We can make and benchmark a simple function to find the time taken to reach $u = 1$. 

In [9]:
def time_to_reach_1(N, dt):
    
    # Initialize solution array
    u0 = np.zeros((N-2)**2)
    
    # Define centre point
    center_coord = ((N-2) + 1)*(int((N-2)/2))  
    
    # Find time taken until centre becomes greater than 1
    t = 0
    while u0[center_coord] < 1:
        u1 = eval_gpu(u0)
        t += dt
        u0 += u1*dt 

    return t

In [10]:
alpha = 1

for N in range(11,100,20):
    
    dx = 2/(N-1)
    dt = dx**2/(4*alpha)
    
    start = timeit.default_timer()
    t = time_to_reach_1(N,dt)
    end = timeit.default_timer()
    
    print('(N =', N,') u = 1 at t =', t, 'relative error =', abs(t_expect - t)/t_expect,'%  benchmark time = ', end - start, 's')

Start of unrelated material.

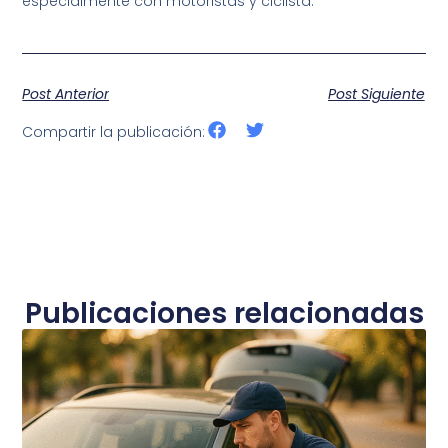
especialmente con motoristas y ciclista.
Post Anterior
Post Siguiente
Compartir la publicación:
Publicaciones relacionadas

(N = 11 ) u = 1 at t = 0.4200000000000003 relative error = 0.009460564399152546 %  benchmark time =  0.4163459849987703 s
(N = 31 ) u = 1 at t = 0.4233333333333349 relative error = 0.0015991403070794033 %  benchmark time =  0.2630778189995908 s
(N = 51 ) u = 1 at t = 0.423600000000008 relative error = 0.0009702263796985383 %  benchmark time =  0.702835056999902 s
(N = 71 ) u = 1 at t = 0.4238775510204128 relative error = 0.0003156424961219052 %  benchmark time =  1.4061105220025638 s
(N = 91 ) u = 1 at t = 0.42395061728392214 relative error = 0.00014332103084095183 %  benchmark time =  2.3405371909975656 s


We see that, for sufficiently small $dt$ such that forward Euler remains stable, the GPU function has quicker compute time (only noticable for large grid sizes) with less error for the same sized grids.